If you get into the realm of speculation and the hopeful yet far-fetched, there are plenty of candidates for pre-de Soto Europeans setting foot in the US. There are even monuments to them.
1.) A lot of people think the Vikings made it down to New England. AFAIK, no respectable historian believes this. But there’s actually a statue of Leif Ericson, in a rather stubby little Viking boat, on Charlesbank West in Boston. That’s part of the green lawn separatinmg the two halves of Commonwealth Ave. to the west of Massachusetts Avenue (or, as Bostonians put it, between the halves of Comm Ave to the Fenway side of MassAve.)
2.) Other people think the “Newport Tower” was built by Vikings, or by an Icelandic Bishop. It’s in Newport, RI.
3.) Others think that Prince Henry Sinclair landed in Massachusetts (after visiting Canada) in 1398 and buried one of his men in Westford, MA, off 495 to the northwest of Boston. They’ve put up a chaqin perimeter around a rock they believe to be engraved with a memorial to the knight vcarved, they hold, in 1398), and there’;s now a granite marker explaining all this.
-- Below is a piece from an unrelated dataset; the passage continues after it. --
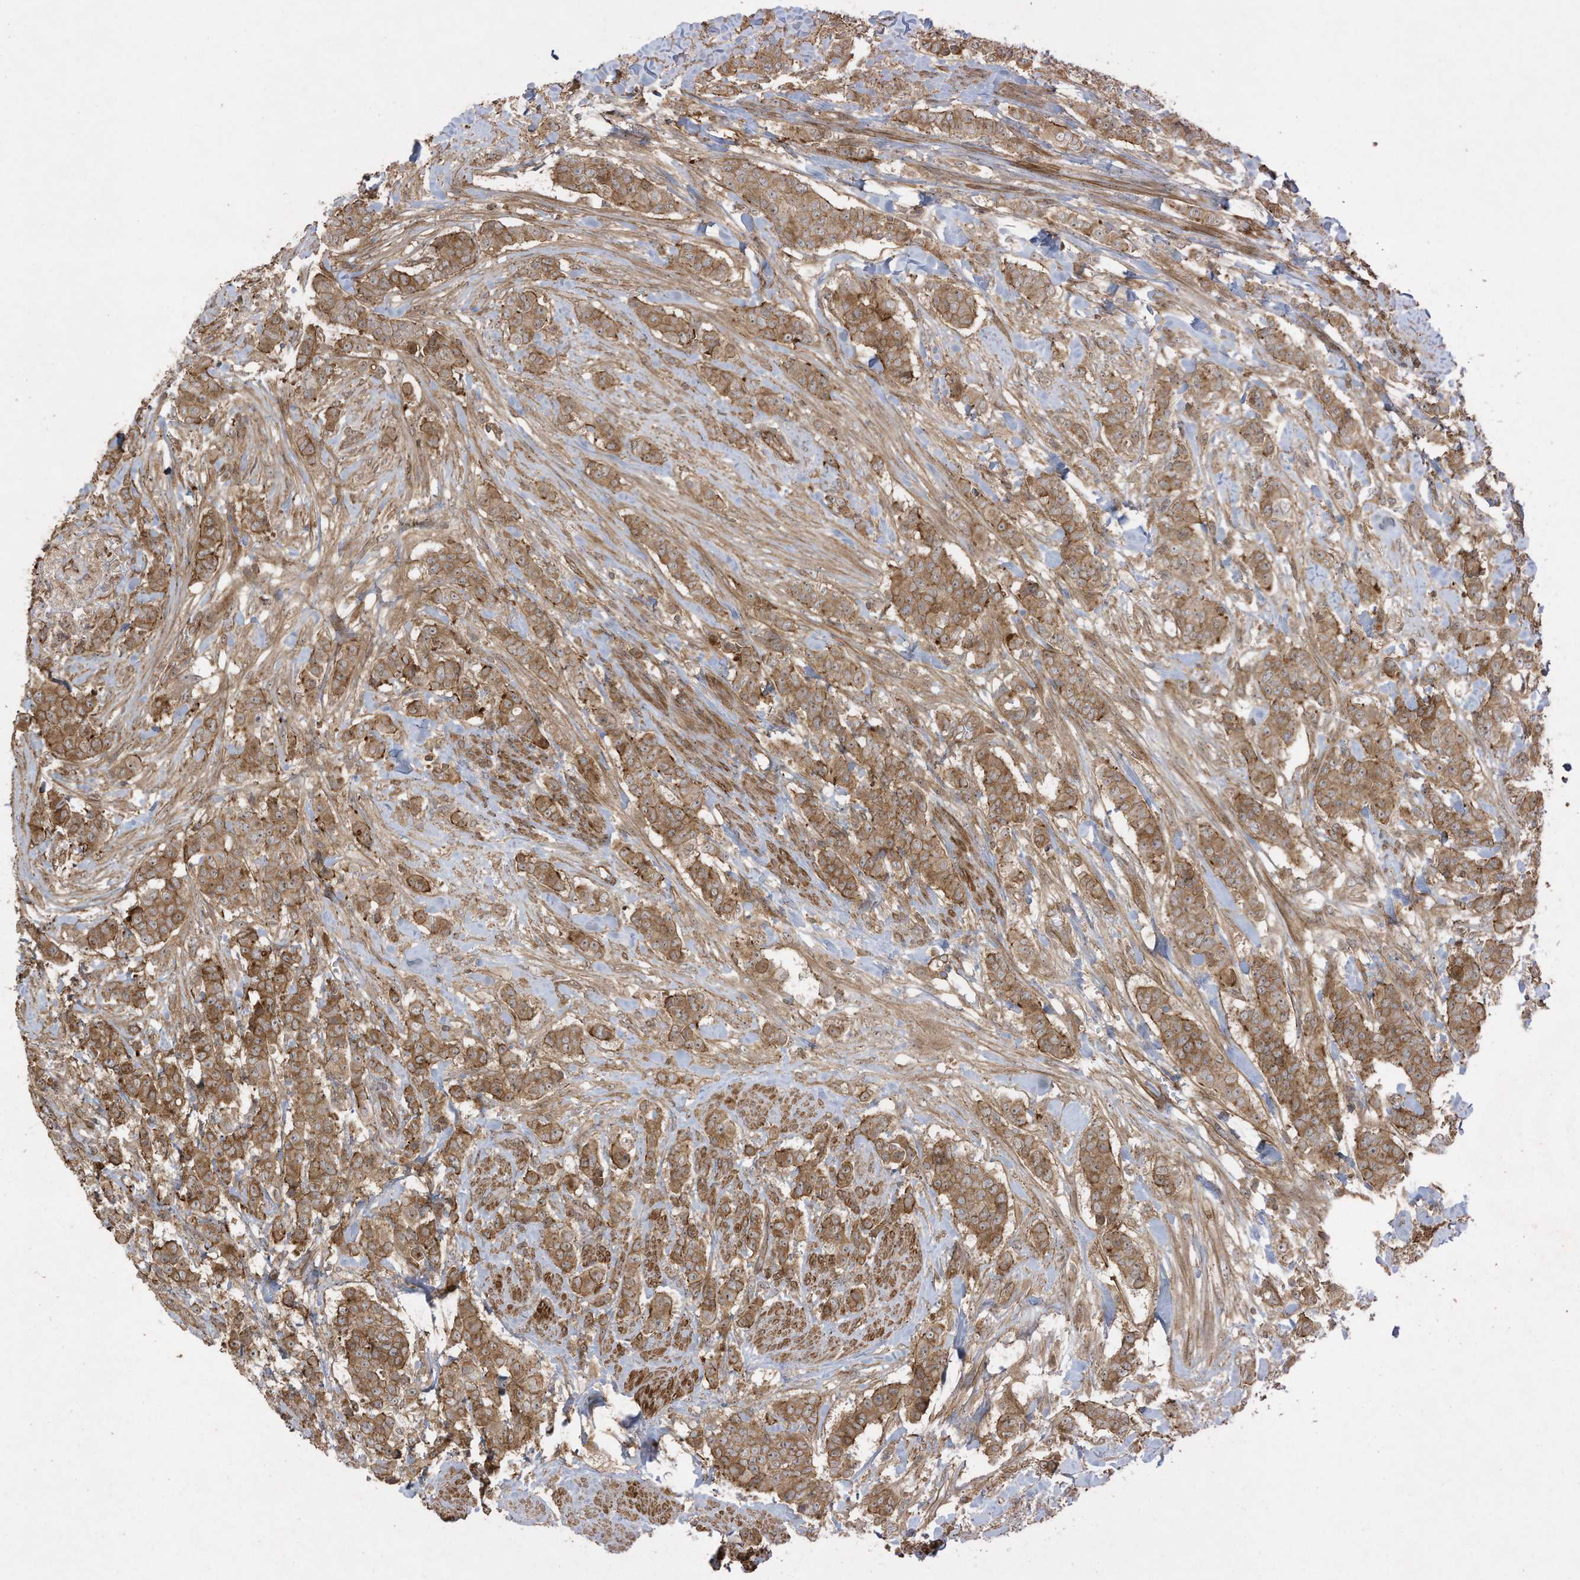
{"staining": {"intensity": "moderate", "quantity": ">75%", "location": "cytoplasmic/membranous"}, "tissue": "breast cancer", "cell_type": "Tumor cells", "image_type": "cancer", "snomed": [{"axis": "morphology", "description": "Duct carcinoma"}, {"axis": "topography", "description": "Breast"}], "caption": "This image demonstrates immunohistochemistry (IHC) staining of human intraductal carcinoma (breast), with medium moderate cytoplasmic/membranous expression in about >75% of tumor cells.", "gene": "DDIT4", "patient": {"sex": "female", "age": 40}}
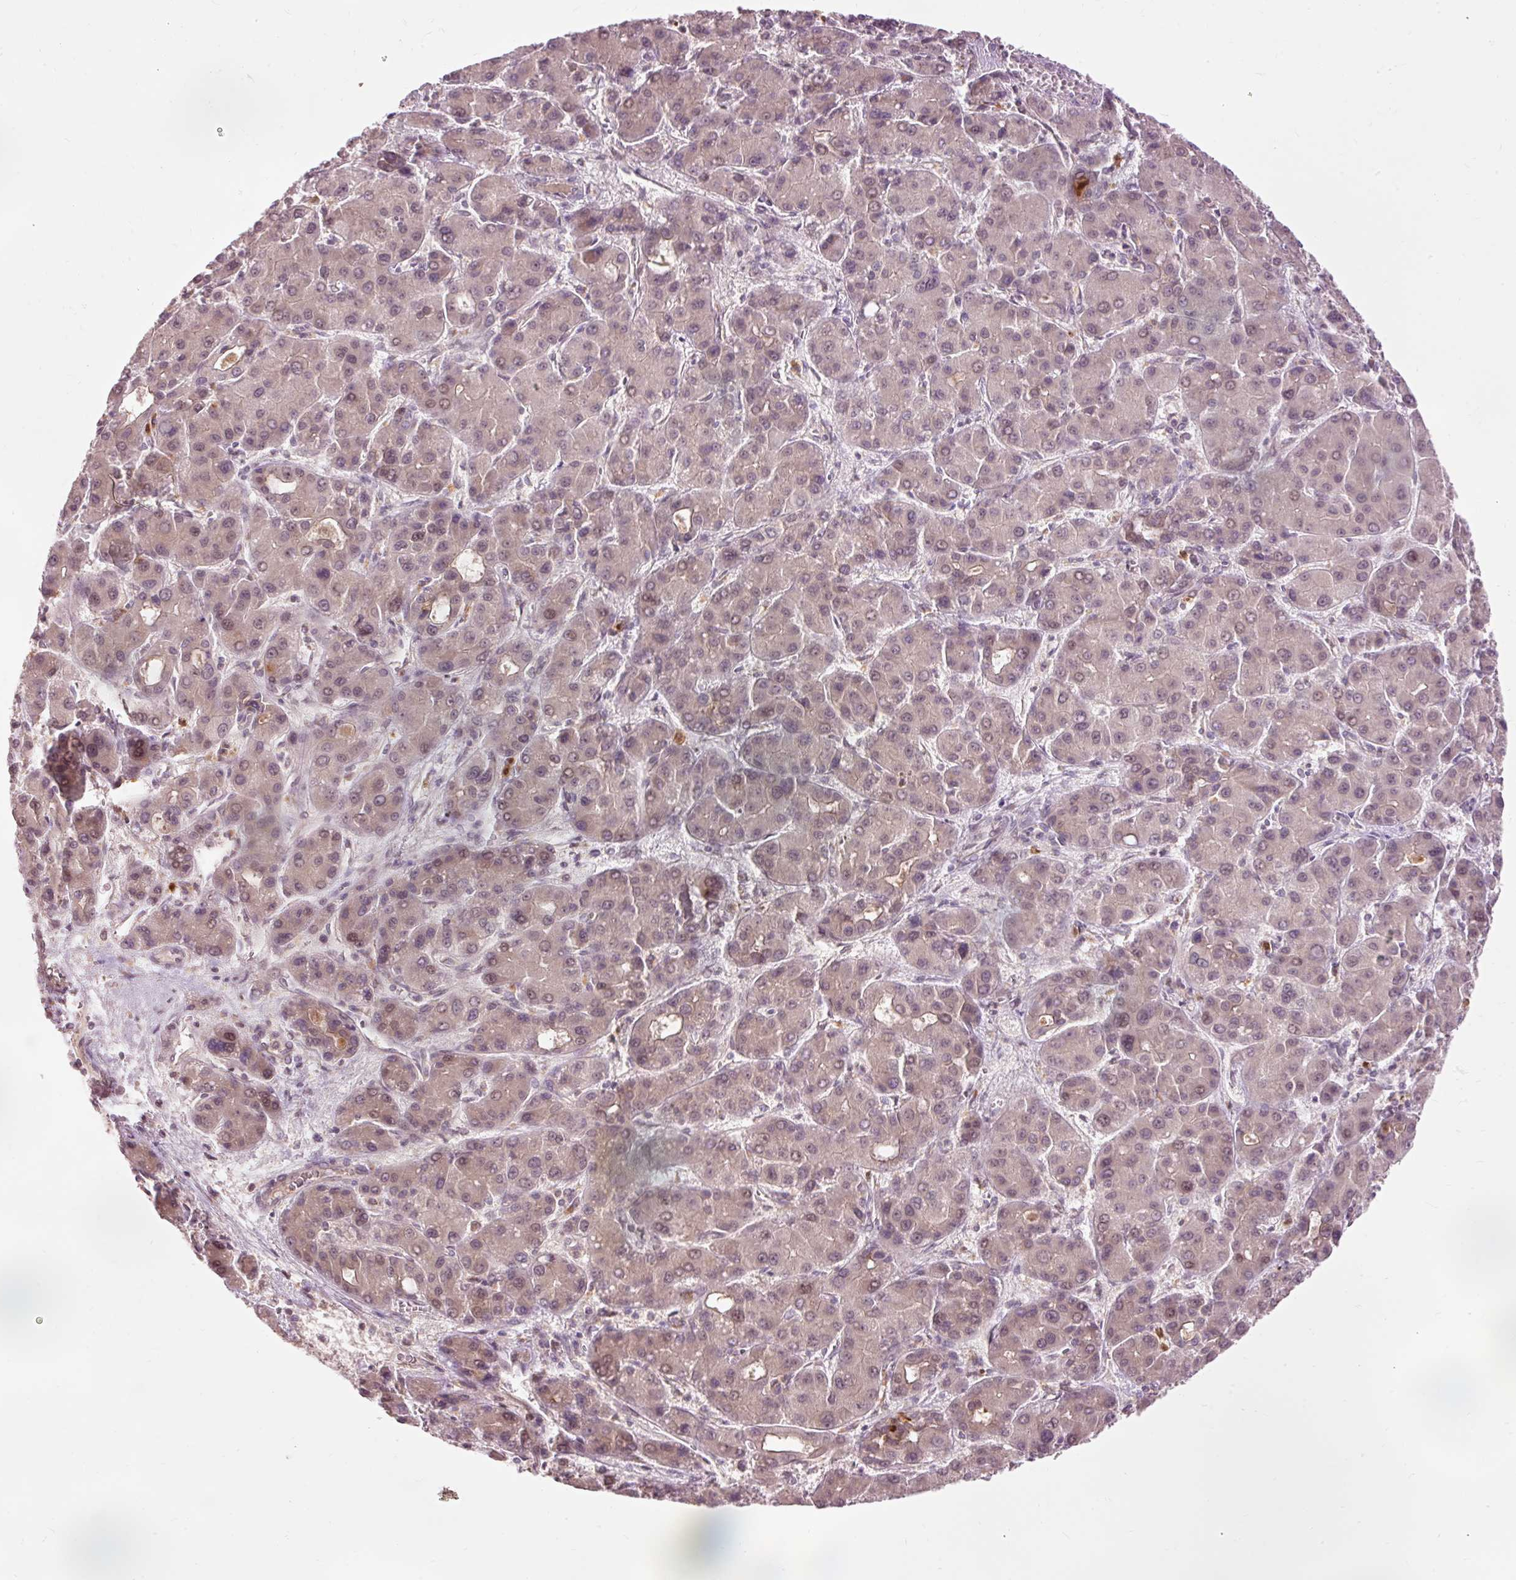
{"staining": {"intensity": "moderate", "quantity": "25%-75%", "location": "cytoplasmic/membranous,nuclear"}, "tissue": "liver cancer", "cell_type": "Tumor cells", "image_type": "cancer", "snomed": [{"axis": "morphology", "description": "Carcinoma, Hepatocellular, NOS"}, {"axis": "topography", "description": "Liver"}], "caption": "High-power microscopy captured an immunohistochemistry (IHC) histopathology image of liver cancer, revealing moderate cytoplasmic/membranous and nuclear positivity in about 25%-75% of tumor cells. (DAB = brown stain, brightfield microscopy at high magnification).", "gene": "PRDX5", "patient": {"sex": "male", "age": 55}}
4.) The Dighton Rock in Masachusetts has carvings on it, now well-weathered. There have been various claims put forth as to who did the varvings, including Indians (for a change), Irish monks, and Vikings. One of the more interesting claimks was that it was done by Joao Vaz Cortereal, brother of Miguel, before Columbus.
5.) There are lots of others – Welsh Prince Madoc was held to have come over in the 12th century, and there’s a monument to him in Kentucky (!), or the Kensington Rune Stone in Minnesota, carved b Vikings who penetrated suspiciously far into the US without leaving marks elsewhere, or Mystery Hill in Salem, NH, claimed for Irish Monks and Vikings and God knows who else. There are tons of other claimants, but these fascinate me because somebody believed them enough to pay for and erect markers for them sometime in the last 200 years.